The Cost is the total sum of the log probabilities across each batch, timestep and forward/backward decoder. The last number shows how long it took to do a single iteration (forward pass, backward pass and weight update). Note that the Cost will fluxuate a lot, since it is not normalized by the sentence length.

Training works by grouping together examples of the same length for the encoder. Thus, the decoder sentences all have different lengths. To accommodate this, we use a masking parameter which can copy over the state of shorter sentences in the decoder. This mask is also used when computing the loss to ignore unwanted timesteps.

NOTE: training takes a long time! Please be patient. On BookCorpus, you should start getting good sentence vectors after about 3-4 days of training on a modern GPU (the results on the tasks used in the paper should be in the same ballpark as the model on the front page, but slightly worse). The pre-trained models on the front page were trained for 2 weeks.

Step 4: Loading saved models

In tools.py is a function for loading saved models. Open tools.py with your favourite editor and specify path_to_model, path_to_dictionary and path_to_word2vec. Word2vec is used for doing vocabulary expansion (see the paper for more details). We used the publicly available pre-trained Google News vectors from here.

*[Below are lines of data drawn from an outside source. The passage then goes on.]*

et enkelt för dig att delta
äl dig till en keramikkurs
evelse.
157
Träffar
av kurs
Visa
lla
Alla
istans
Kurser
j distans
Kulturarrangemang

Once these are specified, run the following:

import tools
embed_map = tools.load_googlenews_vectors()
model = tools.load_model(embed_map)

This will return a dictionary containing all the functions necessary for encoding new sentences. Note that loading will take a few minutes, due to the vocabulary expansion step. The output is largely similiar to the output of skipthoughts.load_model() on the main page.

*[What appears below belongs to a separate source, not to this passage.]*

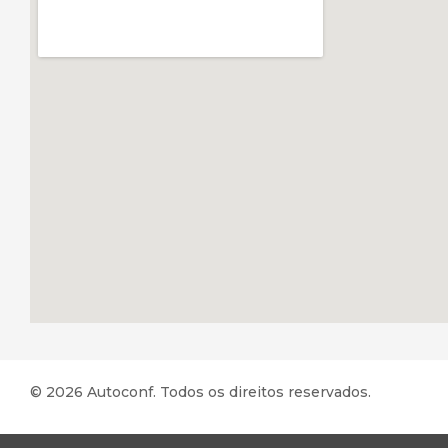
© 2026 Autoconf. Todos os direitos reservados.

Step 5: Encoding new sentences

Once the model is loaded, encoding new sentences into vectors is easy. Just run

vectors = tools.encode(model, X)

Where X is a list of strings to encode. This functionality is near equivalent to skipthoughts.encode on the main page.

Training advice

In my experience, the bigger the state and the longer the training, the better the vectors you get. Out of the other hyperparameters, grad_clip is also worth tuning if possible. This code does not do any early stopping or validation (since this was not necessary for us). I included a theano function f_log_probs in train.py which can be used for monitoring the cost on held-out data, if this is necessary for you.

In layers.py, you can create additional types of layers to replace gru. It is just a matter of following the template of the existing layers.

We are working on faster versions of skip-thoughts which can be trained in hours (instead of days!). These will eventually make their way here.

Acknowledgements

This code was built off of arctic-captions and Kyunghyun Cho's dl4mt-material. A big thanks to all those who contributed to these projects.